:: Information shown ::
· · ·

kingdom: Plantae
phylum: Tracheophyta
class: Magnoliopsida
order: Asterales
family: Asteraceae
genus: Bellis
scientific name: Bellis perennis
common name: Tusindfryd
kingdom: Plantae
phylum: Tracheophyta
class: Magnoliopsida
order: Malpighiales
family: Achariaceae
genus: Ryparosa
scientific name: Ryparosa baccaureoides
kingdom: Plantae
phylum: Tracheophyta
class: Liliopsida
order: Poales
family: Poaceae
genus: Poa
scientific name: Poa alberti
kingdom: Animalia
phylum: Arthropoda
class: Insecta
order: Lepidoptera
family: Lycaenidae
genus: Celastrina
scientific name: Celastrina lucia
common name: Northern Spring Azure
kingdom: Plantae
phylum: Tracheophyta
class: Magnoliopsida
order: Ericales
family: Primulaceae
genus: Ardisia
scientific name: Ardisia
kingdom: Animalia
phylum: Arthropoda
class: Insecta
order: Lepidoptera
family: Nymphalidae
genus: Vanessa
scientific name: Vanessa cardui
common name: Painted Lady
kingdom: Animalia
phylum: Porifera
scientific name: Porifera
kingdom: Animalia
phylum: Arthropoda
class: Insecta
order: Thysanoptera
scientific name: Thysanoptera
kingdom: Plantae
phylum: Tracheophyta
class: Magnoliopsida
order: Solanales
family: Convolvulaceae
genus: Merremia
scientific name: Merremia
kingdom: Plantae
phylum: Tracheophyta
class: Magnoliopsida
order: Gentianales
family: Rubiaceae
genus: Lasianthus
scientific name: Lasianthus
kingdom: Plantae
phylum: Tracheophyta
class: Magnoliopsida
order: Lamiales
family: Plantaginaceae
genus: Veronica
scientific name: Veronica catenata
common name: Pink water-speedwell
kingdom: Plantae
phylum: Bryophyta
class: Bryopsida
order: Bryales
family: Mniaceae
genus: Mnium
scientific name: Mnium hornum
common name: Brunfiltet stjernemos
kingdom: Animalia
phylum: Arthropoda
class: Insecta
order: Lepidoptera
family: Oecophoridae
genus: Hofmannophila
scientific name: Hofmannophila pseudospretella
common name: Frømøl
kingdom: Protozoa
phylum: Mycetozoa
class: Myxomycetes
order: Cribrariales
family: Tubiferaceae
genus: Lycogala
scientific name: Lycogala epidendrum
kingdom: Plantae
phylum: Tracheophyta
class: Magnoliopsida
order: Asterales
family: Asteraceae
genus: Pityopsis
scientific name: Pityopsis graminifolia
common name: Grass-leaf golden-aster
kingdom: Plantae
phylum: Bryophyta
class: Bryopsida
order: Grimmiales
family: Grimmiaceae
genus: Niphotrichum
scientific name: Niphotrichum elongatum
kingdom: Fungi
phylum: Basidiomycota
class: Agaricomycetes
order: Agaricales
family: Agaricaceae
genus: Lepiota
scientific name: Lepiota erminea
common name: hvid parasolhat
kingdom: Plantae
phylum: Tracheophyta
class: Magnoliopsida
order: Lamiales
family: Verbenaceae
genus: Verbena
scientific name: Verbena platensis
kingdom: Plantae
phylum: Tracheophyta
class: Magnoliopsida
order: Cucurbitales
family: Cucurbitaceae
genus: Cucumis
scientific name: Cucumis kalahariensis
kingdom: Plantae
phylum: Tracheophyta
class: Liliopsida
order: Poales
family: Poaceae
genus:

· · ·

:: Brief ::
Copy the records from their first line up to and including the line with "genus: Ardisia", swapping every "common name" for "vernacular name" and changing nothing else. Give only those lines.

:: Response for this exercise ::
kingdom: Plantae
phylum: Tracheophyta
class: Magnoliopsida
order: Asterales
family: Asteraceae
genus: Bellis
scientific name: Bellis perennis
vernacular name: Tusindfryd
kingdom: Plantae
phylum: Tracheophyta
class: Magnoliopsida
order: Malpighiales
family: Achariaceae
genus: Ryparosa
scientific name: Ryparosa baccaureoides
kingdom: Plantae
phylum: Tracheophyta
class: Liliopsida
order: Poales
family: Poaceae
genus: Poa
scientific name: Poa alberti
kingdom: Animalia
phylum: Arthropoda
class: Insecta
order: Lepidoptera
family: Lycaenidae
genus: Celastrina
scientific name: Celastrina lucia
vernacular name: Northern Spring Azure
kingdom: Plantae
phylum: Tracheophyta
class: Magnoliopsida
order: Ericales
family: Primulaceae
genus: Ardisia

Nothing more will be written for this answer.